══ Material for this task ══

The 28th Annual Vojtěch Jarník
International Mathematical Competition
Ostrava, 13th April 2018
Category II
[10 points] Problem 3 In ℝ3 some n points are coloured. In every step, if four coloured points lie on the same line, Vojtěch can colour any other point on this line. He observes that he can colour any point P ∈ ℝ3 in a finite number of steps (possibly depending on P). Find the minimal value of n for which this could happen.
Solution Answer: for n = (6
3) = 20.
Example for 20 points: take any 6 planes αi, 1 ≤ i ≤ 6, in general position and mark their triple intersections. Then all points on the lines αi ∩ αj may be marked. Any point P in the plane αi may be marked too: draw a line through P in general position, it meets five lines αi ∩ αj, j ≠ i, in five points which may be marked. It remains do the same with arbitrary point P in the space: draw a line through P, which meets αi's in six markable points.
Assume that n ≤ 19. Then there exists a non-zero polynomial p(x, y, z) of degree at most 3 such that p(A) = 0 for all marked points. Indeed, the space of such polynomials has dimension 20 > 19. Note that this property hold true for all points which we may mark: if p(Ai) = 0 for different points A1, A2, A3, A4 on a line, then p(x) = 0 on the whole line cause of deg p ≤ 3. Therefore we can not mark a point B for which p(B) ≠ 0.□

═══

=== Task to carry out ===
Transcribe each entry word for word.

=== Output of the task ===
The 28th Annual Vojtěch Jarník
International Mathematical Competition
Ostrava, 13th April 2018
Category II
[10 points] Problem 3 In ℝ3 some n points are coloured. In every step, if four coloured points lie on the same line, Vojtěch can colour any other point on this line. He observes that he can colour any point P ∈ ℝ3 in a finite number of steps (possibly depending on P). Find the minimal value of n for which this could happen.
Solution Answer: for n = (6
3) = 20.
Example for 20 points: take any 6 planes αi, 1 ≤ i ≤ 6, in general position and mark their triple intersections. Then all points on the lines αi ∩ αj may be marked. Any point P in the plane αi may be marked too: draw a line through P in general position, it meets five lines αi ∩ αj, j ≠ i, in five points which may be marked. It remains do the same with arbitrary point P in the space: draw a line through P, which meets αi's in six markable points.
Assume that n ≤ 19. Then there exists a non-zero polynomial p(x, y, z) of degree at most 3 such that p(A) = 0 for all marked points. Indeed, the space of such polynomials has dimension 20 > 19. Note that this property hold true for all points which we may mark: if p(Ai) = 0 for different points A1, A2, A3, A4 on a line, then p(x) = 0 on the whole line cause of deg p ≤ 3. Therefore we can not mark a point B for which p(B) ≠ 0.□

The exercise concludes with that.